Outlook

The evolution of extra-tropical tree genera involves dynamic speciation processes. Fagus species are wind-pollinated but animal-dispersed and have a narrow ecological niche. Therefore, beech populations are prone to becoming isolated during phases of area disruption. This can lead to speciation accompanied by lineage sorting. At the same time, species boundaries remain permeable: Fagaceae are known for both ancient and recent gene flow between lineages that diverged tens of millions of years ago (e.g. McVay et al., 2017; López-Heredia et al., 2020). Phases of area expansion likely led to secondary contacts and lineage mixing. Auto- and allopolyploidisation, hybridisation, introgression, and incomplete lineage sorting may leave complex genetic imprints. Single-copy or uniparentally inherited genetic markers can only capture some aspects of this complexity. Biparentally inherited, multi-copy, multi-locus markers, can instead provide direct evidence for past and recent reticulation. In this context, the 5S intergenic spacers are a unique source of information, being the only currently known region that (i ) is highly divergent, (ii ) can be easily amplified due to the conservation of the 5S rRNA genes, and (iii ) can be analysed using High-Throughput Sequencing because of its relatively short length. In this work, the O- and I/X-types found in F. japonica point towards a hybrid (allopolyploid) origin, and the distribution of A- and B-types in the crenata-sylvatica lineage reflect speciation processes predating the establishment of the modern species.

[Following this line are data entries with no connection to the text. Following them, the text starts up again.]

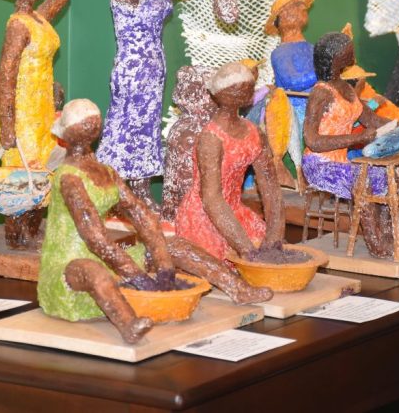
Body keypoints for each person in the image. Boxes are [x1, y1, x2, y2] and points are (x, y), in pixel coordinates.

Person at [38, 100, 271, 344]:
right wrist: (137, 276)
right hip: (70, 265)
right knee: (93, 272)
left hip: (107, 259)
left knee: (177, 245)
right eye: (84, 123)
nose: (90, 126)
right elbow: (94, 237)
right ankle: (128, 324)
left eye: (93, 122)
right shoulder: (68, 178)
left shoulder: (107, 172)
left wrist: (162, 259)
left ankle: (238, 288)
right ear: (67, 133)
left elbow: (139, 213)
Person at [96, 0, 236, 209]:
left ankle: (141, 190)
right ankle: (117, 194)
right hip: (132, 74)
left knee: (145, 129)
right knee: (127, 128)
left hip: (152, 73)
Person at [175, 62, 286, 261]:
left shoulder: (254, 132)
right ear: (220, 94)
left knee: (271, 251)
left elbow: (270, 184)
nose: (245, 90)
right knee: (229, 261)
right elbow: (212, 200)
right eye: (238, 87)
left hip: (234, 211)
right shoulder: (211, 139)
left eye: (248, 86)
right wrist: (245, 249)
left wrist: (275, 234)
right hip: (203, 217)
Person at [303, 33, 397, 257]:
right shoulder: (320, 93)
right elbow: (312, 141)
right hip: (319, 164)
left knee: (386, 177)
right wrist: (356, 139)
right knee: (363, 183)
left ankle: (388, 234)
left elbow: (372, 120)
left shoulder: (346, 88)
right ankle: (375, 241)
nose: (353, 53)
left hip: (342, 162)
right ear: (336, 57)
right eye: (348, 50)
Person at [0, 0, 70, 171]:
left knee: (47, 166)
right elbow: (5, 75)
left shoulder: (38, 17)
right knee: (27, 170)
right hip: (24, 112)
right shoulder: (18, 26)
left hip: (43, 106)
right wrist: (7, 125)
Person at [161, 66, 217, 221]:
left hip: (201, 212)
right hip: (188, 214)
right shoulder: (187, 129)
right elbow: (173, 182)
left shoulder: (207, 129)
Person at [266, 0, 317, 124]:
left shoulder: (312, 48)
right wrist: (324, 71)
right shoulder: (280, 53)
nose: (302, 7)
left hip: (317, 108)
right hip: (297, 115)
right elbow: (293, 82)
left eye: (301, 5)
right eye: (295, 6)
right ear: (281, 19)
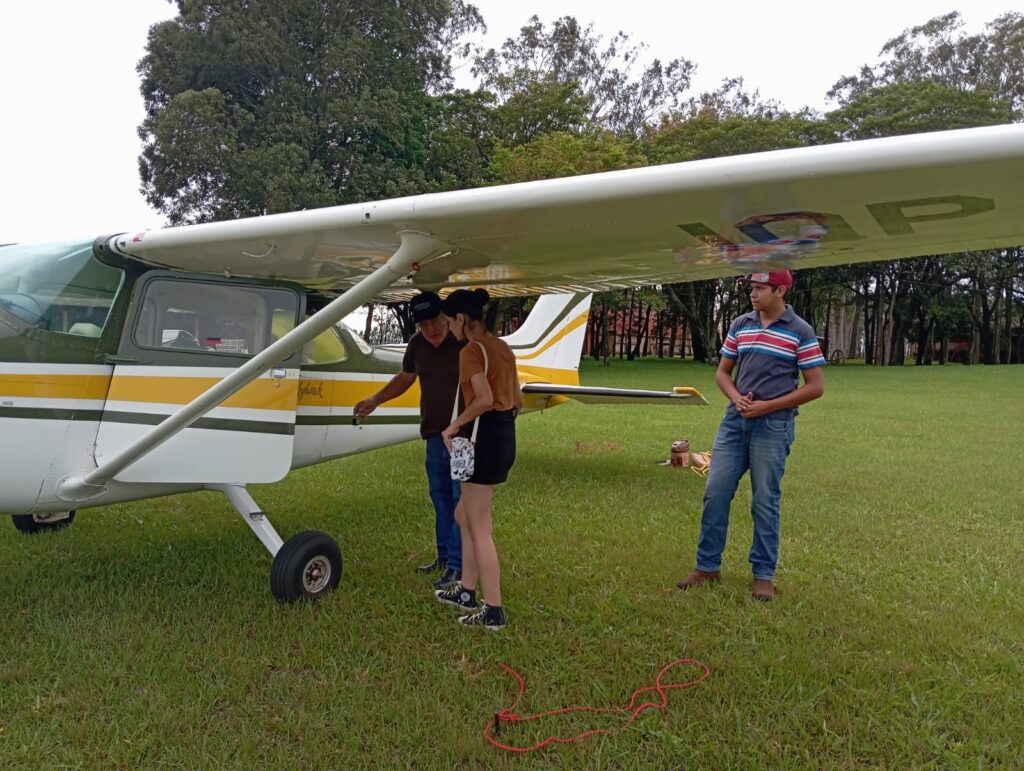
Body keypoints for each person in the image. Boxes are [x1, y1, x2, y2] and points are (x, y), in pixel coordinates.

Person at [677, 270, 825, 601]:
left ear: (781, 290)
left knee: (764, 500)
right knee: (715, 493)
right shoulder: (741, 324)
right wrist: (736, 398)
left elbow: (816, 387)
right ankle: (707, 567)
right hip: (734, 423)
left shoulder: (800, 331)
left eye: (760, 288)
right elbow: (722, 374)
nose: (753, 295)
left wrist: (768, 407)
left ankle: (763, 576)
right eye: (752, 288)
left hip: (773, 427)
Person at [354, 292, 464, 589]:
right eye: (423, 324)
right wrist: (375, 400)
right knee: (440, 498)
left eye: (435, 321)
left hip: (463, 437)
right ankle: (444, 557)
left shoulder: (464, 341)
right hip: (433, 435)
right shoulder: (417, 345)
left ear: (446, 317)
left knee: (459, 501)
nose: (431, 329)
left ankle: (458, 566)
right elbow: (406, 377)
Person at [434, 289, 521, 630]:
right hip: (501, 436)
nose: (448, 328)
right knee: (463, 514)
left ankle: (493, 609)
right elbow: (517, 401)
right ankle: (467, 591)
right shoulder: (501, 347)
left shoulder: (471, 351)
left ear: (461, 319)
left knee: (480, 526)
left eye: (448, 321)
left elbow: (483, 398)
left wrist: (454, 425)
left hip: (480, 438)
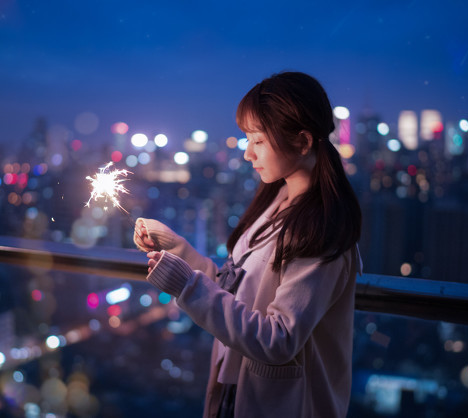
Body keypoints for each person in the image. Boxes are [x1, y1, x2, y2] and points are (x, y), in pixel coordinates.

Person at [133, 71, 362, 418]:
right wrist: (179, 251)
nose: (247, 153)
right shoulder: (277, 202)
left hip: (287, 403)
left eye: (257, 140)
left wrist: (186, 285)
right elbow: (235, 288)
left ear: (302, 142)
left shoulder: (319, 229)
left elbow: (278, 338)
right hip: (238, 387)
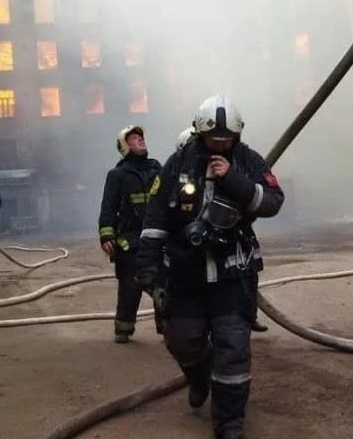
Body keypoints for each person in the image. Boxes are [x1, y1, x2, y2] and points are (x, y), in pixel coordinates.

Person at [137, 95, 285, 439]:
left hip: (232, 278)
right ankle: (199, 378)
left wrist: (234, 178)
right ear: (199, 133)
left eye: (227, 139)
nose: (220, 145)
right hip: (185, 278)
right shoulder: (177, 164)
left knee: (233, 350)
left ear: (237, 136)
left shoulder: (247, 160)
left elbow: (274, 201)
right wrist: (148, 267)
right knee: (182, 341)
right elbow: (156, 217)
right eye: (214, 139)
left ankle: (229, 423)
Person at [177, 126, 268, 333]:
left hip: (235, 243)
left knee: (246, 281)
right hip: (191, 249)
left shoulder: (234, 166)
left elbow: (269, 200)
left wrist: (233, 179)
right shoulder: (177, 171)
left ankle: (248, 317)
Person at [98, 125, 162, 343]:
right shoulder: (117, 175)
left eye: (141, 137)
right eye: (134, 138)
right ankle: (123, 329)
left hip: (156, 237)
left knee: (163, 284)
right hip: (130, 239)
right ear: (125, 147)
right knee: (129, 286)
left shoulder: (157, 169)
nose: (141, 141)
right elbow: (108, 207)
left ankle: (167, 329)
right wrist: (106, 236)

Beeches are ideal study objects because of the low species number and well-documented fossil record. Better understanding the diversity we observed and the putatively ancestral variants will require material from East Asian species not included in the present study: F. engleriana, F. hayatae, F. longipetiolata, and F. lucida , as well as from the yet poorly studied (eastern) North American F. grandifolia (but see Galván-Hernández et al., 2020). Similarly, nothing is known about 5S-IGS gene pools of East Asian and American oaks (and little about their ITS diversity); nevertheless, phylogenomic data of North American and French oaks have anticipated the existence of complex species relationships (Lepoittevin et al., 2015; Hipp et al., 2019). Non-trivial phylogenetic signals that may be the product of reticulate evolution also characterize all other Fagaceae (even complete plastomes cannot resolve the monophyly of oaks) and Fagales in general.
Further applications of 5S-IGS HTS data include taxonomy (co-)informed by genetics (e.g. Grimm & Denk, 2014; Liede-Schumann et al., 2020) and the assessment of global biodiversity in addition to the traditional counting of numbers of species (e.g. Forest et al., 2018). The species-status of F. sylvatica vs. F. orientalis has long been discussed but with focus on the wrong populations: while the western (here: Greek) F. orientalis may be addressed as a subspecies of F. sylvatica, the Iranian populations deserve the recognition as a species and represent a most valuable genetic resource.